FOTO: Paulo Spranger / DN |
Com O Cinema, Manoel de Oliveira e Eu, João Botelho recorda a herança de um mestre — esta entrevista foi publicada no Diário de Notícias (13 Outubro), com o título '“Criou-se uma dinâmica de entretenimento que exclui o pensamento"'.
No seu filme, diz: “Oliveira nunca fez filmes, fez cinema”. Qual a diferença?
Tem a ver com outra coisa que também lá está dito: um filme são histórias, o cinema é o modo de as contar. Manoel de Oliveira ensinou-me que para filmar só há um ponto de vista — é, no fundo, a própria definição de autoria. Por exemplo, eu fiz Os Maias; se cinquenta cineastas pegarem naquele mesmo material, farão cinquenta filmes diferentes. Portanto, o cinema não é Os Maias nem as suas histórias — é o modo de as filmar.

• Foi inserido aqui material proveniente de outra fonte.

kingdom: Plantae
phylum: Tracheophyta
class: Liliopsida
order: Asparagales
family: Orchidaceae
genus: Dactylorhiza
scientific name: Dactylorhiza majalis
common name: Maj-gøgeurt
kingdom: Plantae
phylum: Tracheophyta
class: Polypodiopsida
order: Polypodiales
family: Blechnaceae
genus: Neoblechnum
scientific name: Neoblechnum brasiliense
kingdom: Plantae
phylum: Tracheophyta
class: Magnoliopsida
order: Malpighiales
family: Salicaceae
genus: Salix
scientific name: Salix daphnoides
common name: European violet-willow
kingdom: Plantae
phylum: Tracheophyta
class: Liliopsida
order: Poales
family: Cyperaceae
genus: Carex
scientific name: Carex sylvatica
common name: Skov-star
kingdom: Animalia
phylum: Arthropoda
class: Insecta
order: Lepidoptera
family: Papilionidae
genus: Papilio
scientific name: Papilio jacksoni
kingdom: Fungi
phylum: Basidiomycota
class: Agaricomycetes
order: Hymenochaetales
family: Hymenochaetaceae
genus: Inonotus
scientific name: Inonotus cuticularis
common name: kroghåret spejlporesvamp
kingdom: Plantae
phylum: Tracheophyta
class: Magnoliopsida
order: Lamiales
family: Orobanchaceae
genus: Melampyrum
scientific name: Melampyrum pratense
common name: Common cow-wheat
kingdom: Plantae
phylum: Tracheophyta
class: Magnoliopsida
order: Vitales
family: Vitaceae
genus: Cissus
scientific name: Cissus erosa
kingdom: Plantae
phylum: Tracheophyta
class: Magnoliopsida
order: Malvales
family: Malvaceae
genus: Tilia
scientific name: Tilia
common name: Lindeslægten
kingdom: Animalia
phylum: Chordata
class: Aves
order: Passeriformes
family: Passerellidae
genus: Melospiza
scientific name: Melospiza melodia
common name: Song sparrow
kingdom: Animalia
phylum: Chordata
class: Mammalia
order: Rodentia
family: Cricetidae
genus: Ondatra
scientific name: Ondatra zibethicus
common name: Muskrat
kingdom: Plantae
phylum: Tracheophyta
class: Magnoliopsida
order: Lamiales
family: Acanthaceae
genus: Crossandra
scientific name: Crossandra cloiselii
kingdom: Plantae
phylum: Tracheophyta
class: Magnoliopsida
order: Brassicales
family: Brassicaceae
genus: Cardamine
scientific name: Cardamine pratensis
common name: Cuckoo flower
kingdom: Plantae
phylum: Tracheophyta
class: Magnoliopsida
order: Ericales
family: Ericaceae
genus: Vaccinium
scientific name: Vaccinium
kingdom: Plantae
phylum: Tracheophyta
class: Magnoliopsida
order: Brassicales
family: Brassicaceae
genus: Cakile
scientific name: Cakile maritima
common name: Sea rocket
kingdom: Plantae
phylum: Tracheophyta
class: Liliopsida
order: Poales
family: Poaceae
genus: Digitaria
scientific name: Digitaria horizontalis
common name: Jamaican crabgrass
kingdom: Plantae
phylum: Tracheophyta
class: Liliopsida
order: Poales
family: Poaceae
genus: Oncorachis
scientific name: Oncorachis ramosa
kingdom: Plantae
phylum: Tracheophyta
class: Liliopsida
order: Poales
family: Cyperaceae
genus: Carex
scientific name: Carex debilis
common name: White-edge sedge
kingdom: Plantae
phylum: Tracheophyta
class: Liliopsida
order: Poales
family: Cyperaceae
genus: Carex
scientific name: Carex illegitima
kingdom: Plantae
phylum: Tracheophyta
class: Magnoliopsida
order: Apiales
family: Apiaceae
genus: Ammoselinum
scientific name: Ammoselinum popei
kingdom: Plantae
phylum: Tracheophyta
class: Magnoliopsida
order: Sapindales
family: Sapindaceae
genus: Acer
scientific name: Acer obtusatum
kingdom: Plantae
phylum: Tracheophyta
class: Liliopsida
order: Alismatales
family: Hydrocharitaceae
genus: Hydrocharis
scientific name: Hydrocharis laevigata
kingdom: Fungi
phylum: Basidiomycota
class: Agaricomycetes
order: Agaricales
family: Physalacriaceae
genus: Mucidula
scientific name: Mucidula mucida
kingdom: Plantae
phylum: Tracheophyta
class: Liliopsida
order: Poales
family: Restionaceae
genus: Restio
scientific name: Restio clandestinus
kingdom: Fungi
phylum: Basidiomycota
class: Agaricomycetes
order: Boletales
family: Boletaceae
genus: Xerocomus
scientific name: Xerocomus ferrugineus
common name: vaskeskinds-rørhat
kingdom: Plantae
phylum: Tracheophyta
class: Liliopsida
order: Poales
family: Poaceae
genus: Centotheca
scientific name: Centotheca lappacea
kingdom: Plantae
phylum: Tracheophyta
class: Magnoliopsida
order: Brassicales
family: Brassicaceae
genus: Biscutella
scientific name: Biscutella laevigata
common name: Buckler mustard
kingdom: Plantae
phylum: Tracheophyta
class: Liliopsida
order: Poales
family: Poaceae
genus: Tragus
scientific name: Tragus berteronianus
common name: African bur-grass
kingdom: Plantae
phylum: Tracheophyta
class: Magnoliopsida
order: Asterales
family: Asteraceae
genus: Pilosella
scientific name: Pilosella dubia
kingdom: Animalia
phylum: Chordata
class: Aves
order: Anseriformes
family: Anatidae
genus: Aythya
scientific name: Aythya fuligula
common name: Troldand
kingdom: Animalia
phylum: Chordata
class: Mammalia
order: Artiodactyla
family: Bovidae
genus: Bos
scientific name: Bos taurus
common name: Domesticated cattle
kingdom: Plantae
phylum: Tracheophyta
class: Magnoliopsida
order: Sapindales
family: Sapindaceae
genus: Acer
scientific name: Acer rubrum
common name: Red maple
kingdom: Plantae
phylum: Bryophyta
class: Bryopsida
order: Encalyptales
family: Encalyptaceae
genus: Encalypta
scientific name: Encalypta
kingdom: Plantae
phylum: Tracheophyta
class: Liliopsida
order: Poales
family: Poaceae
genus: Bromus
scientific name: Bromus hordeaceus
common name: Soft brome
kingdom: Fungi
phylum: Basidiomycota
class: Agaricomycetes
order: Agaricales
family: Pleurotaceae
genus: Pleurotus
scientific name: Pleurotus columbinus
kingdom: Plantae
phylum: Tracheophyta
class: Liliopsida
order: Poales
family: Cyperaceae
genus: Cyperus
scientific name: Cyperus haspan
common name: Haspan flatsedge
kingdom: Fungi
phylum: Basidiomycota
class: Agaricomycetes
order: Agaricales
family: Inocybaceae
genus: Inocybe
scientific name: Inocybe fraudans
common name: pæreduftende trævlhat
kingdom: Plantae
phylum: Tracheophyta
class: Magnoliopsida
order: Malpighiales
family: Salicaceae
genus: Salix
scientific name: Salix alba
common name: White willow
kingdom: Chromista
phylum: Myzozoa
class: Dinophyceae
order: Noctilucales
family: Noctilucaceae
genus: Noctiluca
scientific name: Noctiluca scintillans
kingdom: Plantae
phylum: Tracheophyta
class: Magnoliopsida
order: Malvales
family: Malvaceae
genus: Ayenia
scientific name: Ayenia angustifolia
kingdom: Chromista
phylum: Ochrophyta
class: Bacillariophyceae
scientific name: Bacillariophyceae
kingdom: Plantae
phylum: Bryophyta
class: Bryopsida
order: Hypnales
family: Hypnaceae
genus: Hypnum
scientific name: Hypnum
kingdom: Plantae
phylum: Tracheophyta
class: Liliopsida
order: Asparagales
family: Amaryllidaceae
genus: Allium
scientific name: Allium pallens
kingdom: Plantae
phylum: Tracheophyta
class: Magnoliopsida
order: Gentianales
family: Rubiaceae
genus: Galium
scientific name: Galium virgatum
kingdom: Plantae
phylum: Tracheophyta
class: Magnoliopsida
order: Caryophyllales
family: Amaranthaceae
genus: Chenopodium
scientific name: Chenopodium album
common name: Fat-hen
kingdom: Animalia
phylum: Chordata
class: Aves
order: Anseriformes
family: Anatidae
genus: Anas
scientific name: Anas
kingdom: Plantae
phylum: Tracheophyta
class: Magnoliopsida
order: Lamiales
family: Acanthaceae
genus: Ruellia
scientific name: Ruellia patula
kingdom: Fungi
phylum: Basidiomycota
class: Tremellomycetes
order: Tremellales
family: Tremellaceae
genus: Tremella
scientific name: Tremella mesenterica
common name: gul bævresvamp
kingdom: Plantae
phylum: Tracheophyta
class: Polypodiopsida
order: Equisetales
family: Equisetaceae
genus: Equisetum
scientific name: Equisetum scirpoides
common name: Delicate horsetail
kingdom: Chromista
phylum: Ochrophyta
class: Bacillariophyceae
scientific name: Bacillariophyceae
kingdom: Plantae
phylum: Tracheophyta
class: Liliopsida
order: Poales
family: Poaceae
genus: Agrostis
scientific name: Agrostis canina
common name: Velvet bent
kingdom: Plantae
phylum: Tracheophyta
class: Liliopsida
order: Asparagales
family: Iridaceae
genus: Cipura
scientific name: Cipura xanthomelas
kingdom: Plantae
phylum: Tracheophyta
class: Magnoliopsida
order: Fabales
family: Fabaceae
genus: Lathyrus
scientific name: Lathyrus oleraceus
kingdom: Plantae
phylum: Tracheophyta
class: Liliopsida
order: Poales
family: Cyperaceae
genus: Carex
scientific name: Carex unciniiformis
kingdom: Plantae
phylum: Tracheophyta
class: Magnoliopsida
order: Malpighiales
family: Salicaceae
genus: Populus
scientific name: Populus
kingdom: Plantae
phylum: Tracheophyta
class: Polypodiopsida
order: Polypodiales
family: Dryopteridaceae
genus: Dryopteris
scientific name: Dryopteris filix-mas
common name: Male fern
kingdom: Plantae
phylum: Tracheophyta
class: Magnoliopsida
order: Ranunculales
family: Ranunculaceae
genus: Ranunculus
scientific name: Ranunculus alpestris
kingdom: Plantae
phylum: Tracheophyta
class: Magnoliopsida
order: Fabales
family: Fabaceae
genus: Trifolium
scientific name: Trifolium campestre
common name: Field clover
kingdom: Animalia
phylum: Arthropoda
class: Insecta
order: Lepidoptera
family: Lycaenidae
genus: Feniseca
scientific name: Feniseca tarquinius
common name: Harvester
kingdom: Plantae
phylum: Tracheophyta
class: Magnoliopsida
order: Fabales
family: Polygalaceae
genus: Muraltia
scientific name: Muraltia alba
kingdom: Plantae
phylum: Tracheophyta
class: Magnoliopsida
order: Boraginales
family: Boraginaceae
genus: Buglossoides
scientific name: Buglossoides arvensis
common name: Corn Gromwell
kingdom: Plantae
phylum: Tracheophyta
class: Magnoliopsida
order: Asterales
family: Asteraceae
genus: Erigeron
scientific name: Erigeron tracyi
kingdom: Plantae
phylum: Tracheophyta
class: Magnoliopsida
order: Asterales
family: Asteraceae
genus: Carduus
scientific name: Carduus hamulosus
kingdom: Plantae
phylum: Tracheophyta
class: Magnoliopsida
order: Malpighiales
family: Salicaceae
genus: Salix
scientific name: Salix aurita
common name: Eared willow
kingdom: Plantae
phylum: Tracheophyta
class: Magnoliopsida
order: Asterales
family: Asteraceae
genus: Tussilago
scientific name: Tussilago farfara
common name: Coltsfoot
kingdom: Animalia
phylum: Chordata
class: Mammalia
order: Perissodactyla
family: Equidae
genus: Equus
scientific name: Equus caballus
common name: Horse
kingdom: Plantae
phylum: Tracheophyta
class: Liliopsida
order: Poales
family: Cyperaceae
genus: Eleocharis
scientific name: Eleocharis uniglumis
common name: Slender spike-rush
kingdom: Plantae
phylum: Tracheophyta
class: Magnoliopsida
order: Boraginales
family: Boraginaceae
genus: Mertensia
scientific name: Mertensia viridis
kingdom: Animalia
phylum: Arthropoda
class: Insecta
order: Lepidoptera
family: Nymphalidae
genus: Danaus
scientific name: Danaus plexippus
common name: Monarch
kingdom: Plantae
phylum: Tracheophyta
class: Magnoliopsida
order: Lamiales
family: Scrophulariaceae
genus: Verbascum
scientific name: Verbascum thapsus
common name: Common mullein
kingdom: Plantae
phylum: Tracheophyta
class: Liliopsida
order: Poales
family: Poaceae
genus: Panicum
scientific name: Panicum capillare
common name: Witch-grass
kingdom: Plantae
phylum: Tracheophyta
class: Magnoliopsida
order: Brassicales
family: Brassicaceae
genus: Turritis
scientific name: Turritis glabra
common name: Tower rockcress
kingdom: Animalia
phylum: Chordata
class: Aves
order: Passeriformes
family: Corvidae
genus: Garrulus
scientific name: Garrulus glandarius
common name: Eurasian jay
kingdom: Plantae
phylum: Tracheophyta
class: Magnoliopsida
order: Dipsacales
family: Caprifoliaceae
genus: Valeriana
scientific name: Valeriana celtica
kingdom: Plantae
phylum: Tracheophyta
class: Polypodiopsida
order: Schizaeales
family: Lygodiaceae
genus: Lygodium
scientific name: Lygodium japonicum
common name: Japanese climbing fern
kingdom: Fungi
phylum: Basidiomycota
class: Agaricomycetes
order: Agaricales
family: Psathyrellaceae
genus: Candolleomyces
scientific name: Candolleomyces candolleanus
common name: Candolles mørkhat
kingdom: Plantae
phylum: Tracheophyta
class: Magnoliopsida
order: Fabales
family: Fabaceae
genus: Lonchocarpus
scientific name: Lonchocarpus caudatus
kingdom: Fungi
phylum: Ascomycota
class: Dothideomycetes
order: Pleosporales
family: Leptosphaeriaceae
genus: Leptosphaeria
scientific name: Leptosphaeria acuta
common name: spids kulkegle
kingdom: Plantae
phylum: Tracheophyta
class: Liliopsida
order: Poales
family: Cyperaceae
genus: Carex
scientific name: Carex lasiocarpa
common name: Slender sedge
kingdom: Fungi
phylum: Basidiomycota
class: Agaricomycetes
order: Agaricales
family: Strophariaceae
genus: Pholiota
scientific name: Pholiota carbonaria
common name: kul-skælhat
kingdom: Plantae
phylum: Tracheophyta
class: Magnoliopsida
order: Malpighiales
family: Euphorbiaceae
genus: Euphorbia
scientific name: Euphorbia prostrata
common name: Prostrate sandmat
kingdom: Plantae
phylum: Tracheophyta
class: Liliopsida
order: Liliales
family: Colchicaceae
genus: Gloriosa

Chama-se A Rapariga das Luvas, é uma história que ele me contou (e contou também a outras pessoas) e eu adaptei. Tem havido um equívoco face àquele registo de filme mudo, a preto e branco: consiste em considerar que há, ali, um “modo Oliveira”. Ora, o “modo Oliveira” é dele, não é meu. Claro que há citações, mas aquele é o meu modo de filmar a partir de uma história dele. Em qualquer caso, corresponde a uma ideia de regresso à inocência original do cinema, já que ele achava que o cinema estava a ser destruído. Hoje, os filmes têm 3000 planos e ninguém vê nada, 5000 efeitos sonoros e ninguém ouve nada...
Os comentadores do futebol gostam de perguntar de quem foi a culpa do golo. Será que, neste caso, podemos perguntar de quem foi a culpa de acontecer isso ao cinema?
Foram os “jovens turcos” do cinema americano. São bons, espertos e cultos, mas inventaram um novo padrão: o divertimento infanto-juvenil. Claro que também vou ver alguns desses filmes e, por vezes, acho-os maravilhosos. O problema é ser o modelo dominante: criou-se uma dinâmica de entretenimento que exclui o pensamento. Brinco sempre com isso, dizendo que foi o Tubarão [Steven Spielberg, 1975]: é um grande filme, mas tem uma boca tão grande que comeu-nos todos [riso].
Dir-se-ia que passou a haver espectadores que só vão ao cinema para confirmar aquilo que já sabem...
E ficam estranhamente confortadas quando têm essa confirmação e dizem que “perceberam” — o cinema não é para “perceber”, é para ver e ouvir. Uma das coisas que mais me inquieta é a ausência de concentração. As pessoas vão ao Louvre, viram as costas à Mona Lisa e tiram selfies para dizer que estiveram lá.
Será que as pessoas olham mas já não vêem?
Não vêem nem ouvem. E nós sofremos com isso porque não somos do “cinema-movimento”, somos do “cinema-tempo”. É um cinema que precisa de tempo para ver e ouvir, para sentir a duração, a composição.
Sem dúvida, é uma herança moral. Não tem nada a ver com as convicções pessoais ou religiosas do Sr. Oliveira — nada! Tem a ver, isso sim, com as convicções morais do acto de filmar.
Depois de Eça, depois de Oliveira, está a fazer uma adaptação da Peregrinação, de Fernão Mendes Pinto — como vai ser?
Sinto que tenho de fazer o que tenho a fazer, o melhor que sei. E há coisas que me preocupam muito, a começar pela perda da memória. Parece-me que há obras portuguesas fundamentais que estão esquecidas, foram mesmo mandadas para o lixo. Se eu puder contribuir para arranjar mais umas pessoas que leiam a Peregrinação, fico contente... Também me disseram que era impossível fazer o Filme do Desassossego, mas eu fi-lo. O livro é genial, claro, e aquilo é apenas um bocadinho, mas pode ser uma introdução para as pessoas ficarem atraídas e irem ler. Os Maias foi feito com o mesmo espírito e isso corresponde, pelo menos, a uma função didáctica. É uma questão de educação.
Como definir essa educação?
Não é no sentido de dar soluções — o cinema não serve para dar soluções, mas pode inquietar, entusiasmar as pessoas com Pessoa e Eça, com as imagens e os sons, e levá-las a fazerem outras coisas.